Çok geçmeden yağmur başlıyor. Odunluk ceviz ağaçlarının üzerine naylon örtüyü çekiyorum. Taş Ev'e geri döner dönmez telefonumdan hava durumuna bakıyorum. İki üç gün yağışlı olması bir tarafa hafta sonu en az on derece birden soğuyacak havalar yine. Yağmurla birlikte kuvvetli bir rüzgar çıkıyor. Bu rüzgarda sobanın yanıp yanmayacağını da düşündürüyor. Neyse ki hava sıcaklığı üşütecek kadar düşük değil henüz.

Öğlen misafirlerini ağırladıktan sonra bir fırsatını bulup personel yemeği yiyoruz ekiple birlikte. Aşkın Şefin elinden ne çıkarsa muazzam bir lezzete bürünüyor. Kereviz yemeğinin yanında teflon tavada güzel bir gözleme yapıyor. Aslında bu yörede katmer diye anılan gözlemeye de pek benzemiyor. Kendi usulüne göre yaptığı gözlemede tezgaha serdiği yufka içine bol miktarda maydanoz, peynir koyup yumurta ile karıştırıyor. Kereviz yemeğinin içine patates ve Adnan Şefin önerisiyle nohut koyuyor. Yemeğimi yerken bitmesin diye dua ettiğim bir lezzet çıkıyor ortaya.

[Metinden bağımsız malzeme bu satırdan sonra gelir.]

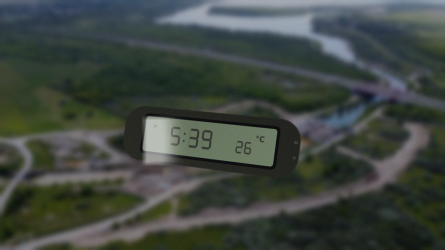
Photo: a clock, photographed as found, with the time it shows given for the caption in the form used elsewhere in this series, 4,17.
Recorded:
5,39
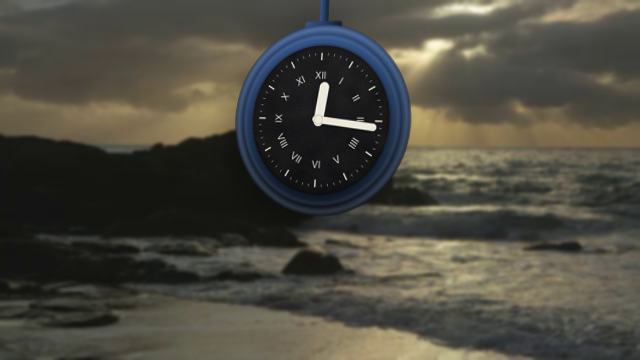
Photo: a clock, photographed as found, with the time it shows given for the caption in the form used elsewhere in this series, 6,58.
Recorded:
12,16
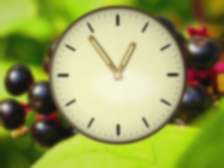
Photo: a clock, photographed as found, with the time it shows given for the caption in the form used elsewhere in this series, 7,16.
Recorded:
12,54
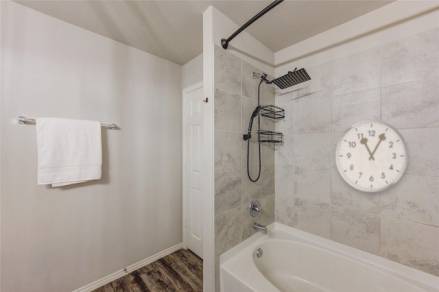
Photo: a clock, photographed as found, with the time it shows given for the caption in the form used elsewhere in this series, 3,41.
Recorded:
11,05
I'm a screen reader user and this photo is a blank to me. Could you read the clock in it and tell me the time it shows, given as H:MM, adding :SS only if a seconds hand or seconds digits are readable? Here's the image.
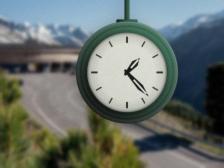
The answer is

Pencereden şehre bakarken her dakika görüntü değişiyor. Adeta bir film izliyorum. Her kare başka bir göz ziyafeti sunuyor. Yayla sağanak yağmur altındayken şehrin üzerinde güneşli havayı seyrediyoruz. Sonra yağmur kesiliyor, hava yükselip güneş görünüyor Taş Ev'in üzerinde. Bu sefer şehrin yarısını kara bulutlar sarmış. Diğer yarısı sisten görülmüyor. Güneş fazla kalmıyor bizimle, yeniden yağmur başlıyor. Bu sefer öyle böyle değil. Sağanak yağışa fırtına eşlik ediyor. Hemen arkasından şiddetli bir dolu başlıyor. Taş Ev'in salonunda an be an  hava olaylarının izlerken bir yandan da fotoğraflarını çekiyorum. Şimdi de güneş gösteriyor kendini şehir üzerinde. Karşımda yavaş yavaş bir gökkuşağı beliriyor. Bu sefer ilk kez sol kolu görünüyor kuşağın. Dışarıda deli yağan dolu fırtınayı kesiyor. Ardından yağmur damlalarının seyrekleşiyor.

Taş Evin altındaki erik ağacının dallarına sarı gagalı bir karatavuk konuyor. Telefon ayarından yakınlaştırabildiğim kadar yakınlaştırıyor, fotoğrafını çekiyorum. O sevimli yaratığın görüntüsü ile birlikte, her hava değişiminde çektiğim şehir manzaralarını instagramda paylaşıyorum. Daha pek çok özelliğine vakıf olmasam da instagrama fotoğraflar yüklemeyi başardığım için hayatında ilk kez acemi adımlarını atan miniklerin sevincini yaşıyorum. Gönderdiğim fotoğrafların dünyanın en uzak köşelerinde yaşayan birileri tarafından beğenilmesi hoşuma gidiyor.

Dışarıda gün boyu devam eden olumsuz hava koşulları,  odun hazırlamama imkan vermese de hep birlikte mutfakta ceviz kırmamıza engel değil.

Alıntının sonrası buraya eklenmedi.